Media juga memiliki peranan yang sangat penting dalam membentuk karakter masyarakat kita, terutama kalangan remaja yang masih ”plin plan” dalam kepribadian. Tayangan TV yang hedonis, individualis dan materialis telah sedemikian kuatnya masuk kedalam kepribadian remaja kita, sehingga sering kita temukan remaja kita yang mengikuti dari idola mereka yang mereka lihat di TV, baik itu melalui film sinteron, iklan ataupun tayang tv lainnya yang menurut mereka cocok dengan mereka. Ini tidak akan menjadi sebuah persoalan manakala yang menjadi idola mereka adalah orang – orang yang memang layak untuk dijadikan idola, tapi fkata di lapangan tidaklah demikian, karena biasanya yang dijadikan idolah mereka adalah pada bentuk fisik, seperti cantik, ganteng, maco dan lain sebagainya, bukan kepada sikap dan kepribadiannya. Ini juga menjadi masalah serius remaja kita, artinya kalau kemudian tayangan tv yang negatif menjadi karakter para remaja kita, maka kita tinggal menunggu masa depan bangsa ini diambang kehancuran terutama pada sisi moralitasnya, dan ini berbahaya untuk keberlangsungan kemajuan bangsa Indonesia.
Melihat data dan fakta di atas setidaknya ada beberapa hal yang mesti kita lakukan baik itu para orang tua, pemerintah dan lembaga yang peduli akan nasib remaja kita. Pertama, Hendaknya kita senantiasa melindungi mereka dengan cara memberikan perhatian yang tulus dan ikhlas tanpa harus bersikap keras dan kasar. Diharapkan dari perlindungan seperti ini mereka akan merasa tidak sendiri akan tetapi justru mereka akan merasa ada tempat curhat mereka yaitu diri kita, diri kita yang penulis maksud adalah para orang tua dan segenap keluarga, baik kakak, adik dan lain sebaginya ataupun insititusi, dan ini sangat bermanfaat terutama dalam membentuk kepribadian remaja.

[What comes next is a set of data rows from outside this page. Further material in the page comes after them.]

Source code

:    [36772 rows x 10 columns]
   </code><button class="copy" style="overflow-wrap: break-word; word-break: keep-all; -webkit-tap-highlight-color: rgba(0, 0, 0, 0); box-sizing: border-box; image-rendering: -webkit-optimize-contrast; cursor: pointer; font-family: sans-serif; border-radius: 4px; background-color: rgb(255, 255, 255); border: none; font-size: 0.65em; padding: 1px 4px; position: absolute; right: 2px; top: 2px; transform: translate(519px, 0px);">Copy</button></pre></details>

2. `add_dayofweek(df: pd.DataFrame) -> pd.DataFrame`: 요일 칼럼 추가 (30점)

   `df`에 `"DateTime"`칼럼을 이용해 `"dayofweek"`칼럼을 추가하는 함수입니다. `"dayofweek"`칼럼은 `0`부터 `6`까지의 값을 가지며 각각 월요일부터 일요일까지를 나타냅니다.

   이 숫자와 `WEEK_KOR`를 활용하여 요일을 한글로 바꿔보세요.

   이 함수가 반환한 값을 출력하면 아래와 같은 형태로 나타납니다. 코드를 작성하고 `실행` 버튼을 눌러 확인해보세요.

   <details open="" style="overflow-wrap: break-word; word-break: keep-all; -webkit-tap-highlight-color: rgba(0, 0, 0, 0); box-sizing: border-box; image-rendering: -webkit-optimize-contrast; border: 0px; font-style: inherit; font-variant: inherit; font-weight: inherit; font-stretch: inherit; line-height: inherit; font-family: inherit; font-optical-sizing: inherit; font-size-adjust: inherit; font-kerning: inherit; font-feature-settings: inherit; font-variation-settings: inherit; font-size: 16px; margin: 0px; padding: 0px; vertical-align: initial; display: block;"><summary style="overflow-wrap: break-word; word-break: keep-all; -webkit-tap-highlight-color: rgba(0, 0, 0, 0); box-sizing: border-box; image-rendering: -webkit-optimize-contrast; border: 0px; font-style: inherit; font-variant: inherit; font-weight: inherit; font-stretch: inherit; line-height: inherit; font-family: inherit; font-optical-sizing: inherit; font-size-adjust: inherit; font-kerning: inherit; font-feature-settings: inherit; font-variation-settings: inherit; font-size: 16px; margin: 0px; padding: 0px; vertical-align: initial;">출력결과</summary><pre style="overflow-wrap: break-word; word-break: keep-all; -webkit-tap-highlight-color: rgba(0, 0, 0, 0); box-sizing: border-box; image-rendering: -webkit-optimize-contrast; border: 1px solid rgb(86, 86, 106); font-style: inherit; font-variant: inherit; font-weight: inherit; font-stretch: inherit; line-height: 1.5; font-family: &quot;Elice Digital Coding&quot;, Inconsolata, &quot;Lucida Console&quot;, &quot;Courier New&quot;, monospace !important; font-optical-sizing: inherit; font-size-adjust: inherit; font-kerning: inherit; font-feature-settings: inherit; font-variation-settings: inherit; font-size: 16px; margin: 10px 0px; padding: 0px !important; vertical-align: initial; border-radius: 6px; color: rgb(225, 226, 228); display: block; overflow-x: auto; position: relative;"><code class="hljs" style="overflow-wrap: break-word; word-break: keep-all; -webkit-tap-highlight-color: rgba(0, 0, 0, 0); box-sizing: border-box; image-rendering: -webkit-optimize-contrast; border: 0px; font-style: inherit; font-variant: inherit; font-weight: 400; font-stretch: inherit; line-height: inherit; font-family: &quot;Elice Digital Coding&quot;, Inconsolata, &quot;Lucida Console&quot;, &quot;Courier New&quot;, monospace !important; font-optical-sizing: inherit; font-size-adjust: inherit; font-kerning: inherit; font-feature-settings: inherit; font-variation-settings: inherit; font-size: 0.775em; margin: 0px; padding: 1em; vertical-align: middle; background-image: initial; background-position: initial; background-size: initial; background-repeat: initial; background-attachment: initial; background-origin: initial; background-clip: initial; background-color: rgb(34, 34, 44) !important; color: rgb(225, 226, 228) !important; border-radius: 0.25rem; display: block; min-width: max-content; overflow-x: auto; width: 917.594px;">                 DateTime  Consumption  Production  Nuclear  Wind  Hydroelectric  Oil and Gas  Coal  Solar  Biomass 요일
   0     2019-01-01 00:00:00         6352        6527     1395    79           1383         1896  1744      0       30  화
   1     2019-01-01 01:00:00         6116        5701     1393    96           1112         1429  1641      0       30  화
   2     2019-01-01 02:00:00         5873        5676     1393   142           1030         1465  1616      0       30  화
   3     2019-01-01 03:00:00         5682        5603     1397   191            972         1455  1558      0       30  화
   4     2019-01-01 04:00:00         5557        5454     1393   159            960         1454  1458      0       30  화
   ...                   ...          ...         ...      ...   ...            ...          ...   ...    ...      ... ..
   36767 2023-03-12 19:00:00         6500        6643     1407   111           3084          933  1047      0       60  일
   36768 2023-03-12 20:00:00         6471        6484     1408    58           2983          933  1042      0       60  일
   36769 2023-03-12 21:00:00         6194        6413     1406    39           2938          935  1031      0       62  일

Kedua, berikan pembekalan spiritual untuk mereka melalui kegiatan – kegiatan keagamaan yang metode dan polanya tidak membosankan, kenapa penulis katakan demikian, karena ternyata remaja lebih suka sesuatu yang sifatnya bersenang – senang, nah disini kita para juru spiritual dituntut untuk kreatif dalam mengemas acara – acara keagamaan sehingga para remaja tidak merasa digurui dan tidak boring. Hal ini akan menimbulkan kesukaan remaja untuk konsisten mengikuti acara tersebut, dari pembekalan nilai spiritual inilah mereka akan menjadi remaja yang memiliki imun atau kekebalan dalam menghadapi pengaruh – pengaruh yang negatif. Akhirnya penulis mengajak kepada seluruh elemen untuk perhatian pada persoalan remaja sehingga masa depan mereka dan masa depan bangsa Indonesia akan lebih baik, amin. Wallahu alam.